A weekly retrain on the same features, same hyperparameters, same evaluation slices, with performance inside the pre-agreed band, is a low-materiality event. It still produces a promotion event – that is non-negotiable, because the audit question "what was approved on the 14th" has to have an answer for every promotion, not just the interesting ones – but the event is lightweight. Frozen model hash, dataset hash, automated approval identity, a pointer to the standing policy that authorised auto-approval, a reference to the band check result. Six fields, all present, most of them populated by the pipeline rather than a human. No challenger deck. The challenger is the previous version and the comparison is mechanical.

A threshold change, a new feature, a swap of the evaluation set, a change in the segment definitions, or anything that moves the model into a population it has not been evaluated on before – that is high-materiality. Same six fields, but the challenger comparison has to be the rendered human-facing diff, the explanation artefact reference has to point at the full attribution report, and the approver identity has to be a human with the right group membership at the time of sign-off. Auto-approval is off. The write-path enforces it. Not a checklist. The schema.

Routing by materiality means the heavyweight evidence shows up where it actually gets read, and the lightweight evidence still exists where it doesn't. A reviewer asking about the weekly retrain on the 14th gets a terse, correct, machine-generated promotion event.
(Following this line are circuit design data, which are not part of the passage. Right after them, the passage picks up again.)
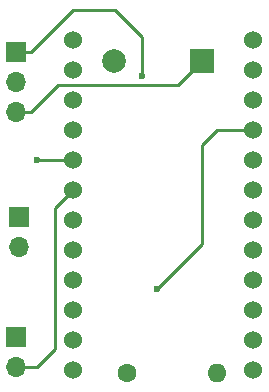
<source format=gbl>
G04 #@! TF.FileFunction,Copper,L2,Bot,Signal*
%FSLAX46Y46*%
G04 Gerber Fmt 4.6, Leading zero omitted, Abs format (unit mm)*
G04 Created by KiCad (PCBNEW 4.0.7-e2-6376~58~ubuntu16.04.1) date Thu Jan  4 23:54:05 2018*
%MOMM*%
%LPD*%
G01*
G04 APERTURE LIST*
%ADD10C,0.020000*%
%ADD11C,1.524000*%
%ADD12R,2.000000X2.000000*%
%ADD13C,2.000000*%
%ADD14C,1.600000*%
%ADD15O,1.600000X1.600000*%
%ADD16R,1.700000X1.700000*%
%ADD17O,1.700000X1.700000*%
%ADD18C,0.600000*%
%ADD19C,0.250000*%
G04 APERTURE END LIST*
D10*
D11*
X151638000Y-110998000D03*
X151638000Y-113538000D03*
X151638000Y-116078000D03*
X151638000Y-118618000D03*
X151638000Y-121158000D03*
X151638000Y-123698000D03*
X151638000Y-126238000D03*
X151638000Y-128778000D03*
X151638000Y-131318000D03*
X151638000Y-133858000D03*
X151638000Y-136398000D03*
X151638000Y-138938000D03*
X166878000Y-110998000D03*
X166878000Y-113538000D03*
X166878000Y-116078000D03*
X166878000Y-118618000D03*
X166878000Y-121158000D03*
X166878000Y-123698000D03*
X166878000Y-126238000D03*
X166878000Y-128778000D03*
X166878000Y-131318000D03*
X166878000Y-133858000D03*
X166878000Y-136398000D03*
X166878000Y-138938000D03*
D12*
X162560000Y-112776000D03*
D13*
X155060000Y-112776000D03*
D14*
X156210000Y-139192000D03*
D15*
X163830000Y-139192000D03*
D16*
X146812000Y-112014000D03*
D17*
X146812000Y-114554000D03*
X146812000Y-117094000D03*
D16*
X147066000Y-125984000D03*
D17*
X147066000Y-128524000D03*
D16*
X146812000Y-136144000D03*
D17*
X146812000Y-138684000D03*
D18*
X158750000Y-132080000D03*
X157480000Y-114046000D03*
X148590000Y-121158000D03*
D19*
X163830000Y-118618000D02*
X166878000Y-118618000D01*
X162560000Y-119888000D02*
X163830000Y-118618000D01*
X162560000Y-128270000D02*
X162560000Y-119888000D01*
X158750000Y-132080000D02*
X162560000Y-128270000D01*
X146812000Y-117094000D02*
X148082000Y-117094000D01*
X160528000Y-114808000D02*
X162560000Y-112776000D01*
X150368000Y-114808000D02*
X160528000Y-114808000D01*
X148082000Y-117094000D02*
X150368000Y-114808000D01*
X146812000Y-112014000D02*
X148082000Y-112014000D01*
X157480000Y-110744000D02*
X157480000Y-114046000D01*
X155194000Y-108458000D02*
X157480000Y-110744000D01*
X151638000Y-108458000D02*
X155194000Y-108458000D01*
X148082000Y-112014000D02*
X151638000Y-108458000D01*
X148590000Y-121158000D02*
X151638000Y-121158000D01*
X146812000Y-138684000D02*
X148590000Y-138684000D01*
X150114000Y-125222000D02*
X151638000Y-123698000D01*
X150114000Y-137160000D02*
X150114000Y-125222000D01*
X148590000Y-138684000D02*
X150114000Y-137160000D01*
M02*

</source>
A reviewer asking about the threshold change on the 21st gets the diff the human actually saw, pinned. Same primitive. Different fidelity. Decided by the change, not by who happened to be on the on-call rota that week.

There is a counterargument worth conceding. This adds a real operational burden. Somebody has to define the materiality classifier, somebody has to maintain it, and somebody has to argue with model owners who think their change is lower-materiality than the classifier says. That argument is the point. The classifier is the artefact of the policy. Reviewable, testable, version-controlled, which is more than can be said for most governance frameworks. If your materiality logic lives in a slide deck, you do not have materiality routing. You have an opinion.

Where this approach is overkill: small teams with one or two models, low regulatory exposure, and a single approver who is also the engineer. Don't build this. You will spend more on the plumbing than the plumbing protects. Where it is load-bearing: any environment where the approver and the engineer are different people, where models retrain on a schedule you do not control, and where someone outside the team will eventually ask what was on the screen.

Before your next promotion ships, write the event once, end to end, for one pipeline. All six fields or it fails closed. Route their fidelity by the materiality of the change, not by the org chart. Then make it the only way promotions are allowed to happen.